Au Foam à Amsterdam, la photographie couleur russe raconte un siècle de son histoire méconnue comme la chronique d’une nation en prise avec la liberté d’expression.
AMSTERDAM - Jusqu’en 1913, le photographe Piotr Vedenissov reçoit deux fois par mois en provenance de l’atelier des frères Lumière des plaques autochromes directement expédiées à l’adresse de la demeure familiale à Yalta. Épouse habillée des derniers modèles à la mode européenne et enfant en costume traditionnel russe posant derrière une haie de roses reflètent la vie préservée d’une riche famille moscovite noble sous la lumière chaude d’un été au bord de la mer Noire. Les couleurs sont vives, le bleu, le vert, le blanc aussi éclatants que le rouge.

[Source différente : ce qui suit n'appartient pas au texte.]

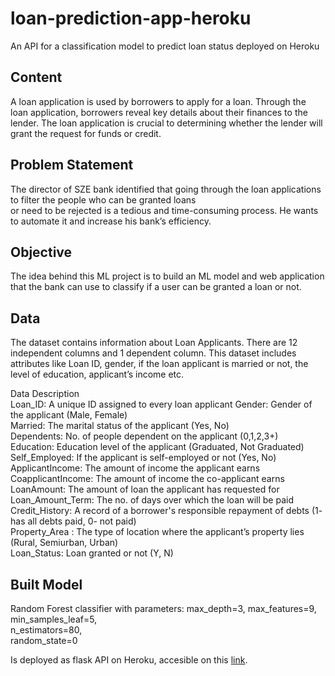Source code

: # loan-prediction-app-heroku
An API for a classification model to predict loan status deployed on Heroku

## Content
A loan application is used by borrowers to apply for a loan. 
Through the loan application, borrowers reveal key details about their finances to the lender. 
The loan application is crucial to determining whether the lender will grant the request for funds or credit.

## Problem Statement
The director of SZE bank identified that going through the loan applications to filter the people who can be granted loans   
or need to be rejected is a tedious and time-consuming process. He wants to automate it and increase his bank’s efficiency. 

## Objective  
The idea behind this ML project is to build an ML model and web application that the bank can use to classify if a user can be granted a loan or not.

## Data
The dataset contains information about Loan Applicants. There are 12 independent columns and 1 dependent column. 
This dataset includes attributes like Loan ID, gender, if the loan applicant is married or not, the level of education, applicant’s income etc. 

Data Description  
Loan_ID: A unique ID assigned to every loan applicant 
Gender: Gender of the applicant (Male, Female)  
Married: The marital status of the applicant (Yes, No)  
Dependents: No. of people dependent on the applicant (0,1,2,3+)  
Education: Education level of the applicant (Graduated, Not Graduated)  
Self_Employed: If the applicant is self-employed or not (Yes, No)  
ApplicantIncome: The amount of income the applicant earns  
CoapplicantIncome: The amount of income the co-applicant earns  
LoanAmount: The amount of loan the applicant has requested for  
Loan_Amount_Term: The  no. of days over which the loan will be paid  
Credit_History: A record of a borrower's responsible repayment of debts (1- has all debts paid, 0- not paid)  
Property_Area : The type of location where the applicant’s property lies (Rural, Semiurban, Urban)  
Loan_Status: Loan granted or not (Y, N)  

## Built Model

Random Forest classifier with parameters:
max_depth=3, 
max_features=9,  
min_samples_leaf=5,  
n_estimators=80,  
random_state=0

Is deployed as flask API on Heroku, accesible on this [link](https://loan-prediction-app-heroku.herokuapp.com/).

Dix ans plus tard, changement de registre : l’image fixe devient slogan du pouvoir soviétique, outil de propagande privilégié au travers des photomontages d’artistes modernistes tels Alexandre Rodtchenko et sa femme Varvara Stépanova, figures emblématiques du constructivisme. L’intime, l’insouciance ne font plus partie du cadre ; les attitudes et les regards déterminés en contre-plongée renforcent les phrases choc idéologiques tandis que le rouge, hissé couleur nationale, tranche avec les images virant au gris. En une décennie à peine, le basculement est franc, le contraste saisissant, et la couleur, le rouge surtout, devient le révélateur d’une époque, de son évolution tant esthétique que politique, économique. Les créations des décennies ultérieures le porteront, voire l’inscriront pour certains tel Boris Mikhaïlov dans leur résistance au régime.
D’une ère à l’autre
Au Foam, à Amsterdam, en quatre salles et autant de périodes, la directrice du Multimedia Art Museum de Moscou, Olga Sviblova, propulse le visiteur dans l’histoire de la photographie couleur russe de 1860 à 1970, indissociable de l’histoire du pays. Il est vrai que le musée qu’elle a créé, et qu’elle dirige, possède de somptueuses collections comme ces dernières acquisitions l’an dernier d’autochromes de Piotr Vedenissov, parmi les révélations de l’exposition « Primrose ». Vedenissov, que la révolution d’Octobre a emporté, conclut une première période de la photographie russe qui, de 1860 à 1914, concentre portraits, silhouettes, célèbre bâtiments, monastères et paysages aux épreuves colorées à l’aquarelle ou à la peinture à l’huile. Dans la première salle de « Primrose », tous les grands noms de cette période sont rassemblés : Nechayev, Pavlov, Mazourine, Bergamasco… Prokudin-Gorsky y figure avec son célèbre portrait de Léon Tolstoï encadré de silhouettes de Tatares et Caucasiens en habit traditionnel. Photographies d’atelier, d’amateurs ou d’anonymes renvoient à une Russie aux couleurs vives, exempte de misères, ouverte au monde et à ses différences. Rien n’annonce la révolution ni le basculement dans une autre ère que la photographie officielle à partir des années 1920 exalte.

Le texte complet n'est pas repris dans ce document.